START INFORMATION SHOWN
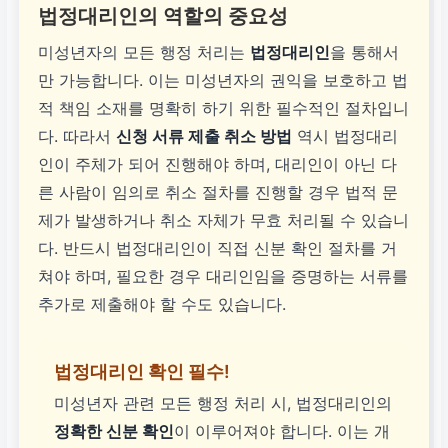
법정대리인의 역할의 중요성
미성년자의 모든 행정 처리는
법정대리인
을 통해서
만 가능합니다. 이는 미성년자의 권익을 보호하고 법
적 책임 소재를 명확히 하기 위한 필수적인 절차입니
다. 따라서
신청 서류 제출 취소 방법
역시 법정대리
인이 주체가 되어 진행해야 하며, 대리인이 아닌 다
른 사람이 임의로 취소 절차를 진행할 경우 법적 문
제가 발생하거나 취소 자체가 무효 처리될 수 있습니
다. 반드시 법정대리인이 직접 신분 확인 절차를 거
쳐야 하며, 필요한 경우 대리인임을 증명하는 서류를
추가로 제출해야 할 수도 있습니다.
법정대리인 확인 필수!
미성년자 관련 모든 행정 처리 시, 법정대리인의
정확한 신분 확인
이 이루어져야 합니다. 이는 개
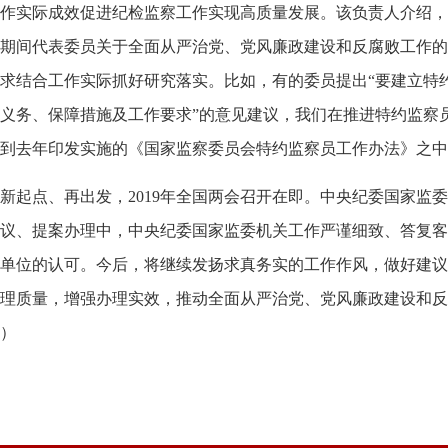
作实际成效促进纪检监察工作实现高质量发展。该负责人介绍，
期间代表委员关于全面从严治党、党风廉政建设和反腐败工作的
求结合工作实际抓好研究落实。比如，有的委员提出“要建立特
义务、保障措施及工作要求”的意见建议，我们在推进特约监察
到去年印发实施的《国家监察委员会特约监察员工作办法》之中
起点、再出发，2019年全国两会召开在即。中央纪委国家监
议、提案办理中，中央纪委国家监委机关工作严谨细致、答复客
单位的认可。今后，将继续发扬求真务实的工作作风，做好建议
理质量，增强办理实效，推动全面从严治党、党风廉政建设和反
）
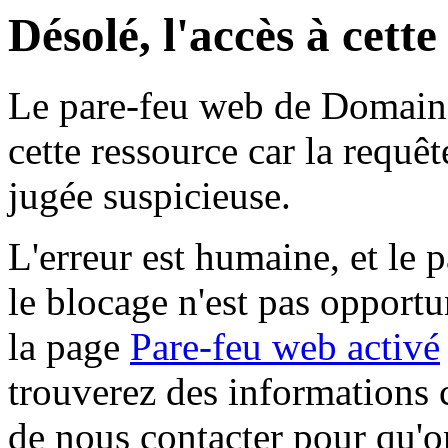
Désolé, l'accès à cett
Le pare-feu web de Domaine 
cette ressource car la requê
jugée suspicieuse.
L'erreur est humaine, et le p
le blocage n'est pas opportu
la page
Pare-feu web activé
trouverez des informations 
de nous contacter pour qu'o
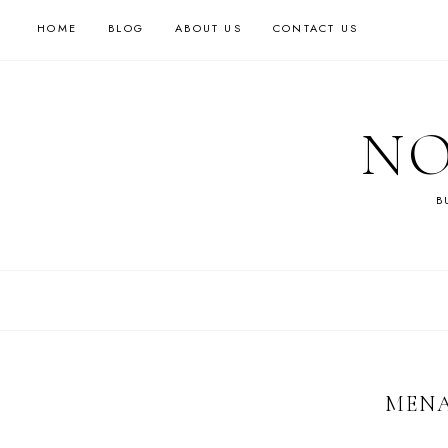
HOME
BLOG
ABOUT US
CONTACT US
NO
B
MENA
END INFORMATION SHOWN
### WRITTEN TASK
Print all the text in the material line by line, with the same wording. Leave the pictures themselves out of your answer.

### ANSWER
법정대리인의 역할의 중요성
미성년자의 모든 행정 처리는
법정대리인
을 통해서
만 가능합니다. 이는 미성년자의 권익을 보호하고 법
적 책임 소재를 명확히 하기 위한 필수적인 절차입니
다. 따라서
신청 서류 제출 취소 방법
역시 법정대리
인이 주체가 되어 진행해야 하며, 대리인이 아닌 다
른 사람이 임의로 취소 절차를 진행할 경우 법적 문
제가 발생하거나 취소 자체가 무효 처리될 수 있습니
다. 반드시 법정대리인이 직접 신분 확인 절차를 거
쳐야 하며, 필요한 경우 대리인임을 증명하는 서류를
추가로 제출해야 할 수도 있습니다.
법정대리인 확인 필수!
미성년자 관련 모든 행정 처리 시, 법정대리인의
정확한 신분 확인
이 이루어져야 합니다. 이는 개
作实际成效促进纪检监察工作实现高质量发展。该负责人介绍，
期间代表委员关于全面从严治党、党风廉政建设和反腐败工作的
求结合工作实际抓好研究落实。比如，有的委员提出“要建立特
义务、保障措施及工作要求”的意见建议，我们在推进特约监察
到去年印发实施的《国家监察委员会特约监察员工作办法》之中
起点、再出发，2019年全国两会召开在即。中央纪委国家监
议、提案办理中，中央纪委国家监委机关工作严谨细致、答复客
单位的认可。今后，将继续发扬求真务实的工作作风，做好建议
理质量，增强办理实效，推动全面从严治党、党风廉政建设和反
）
Désolé, l'accès à cett
Le pare-feu web de Domaine 
cette ressource car la requê
jugée suspicieuse.
L'erreur est humaine, et le p
le blocage n'est pas opportu
la page
Pare-feu web activé
trouverez des informations 
de nous contacter pour qu'o
HOME
BLOG
ABOUT US
CONTACT US
NO
B
MENA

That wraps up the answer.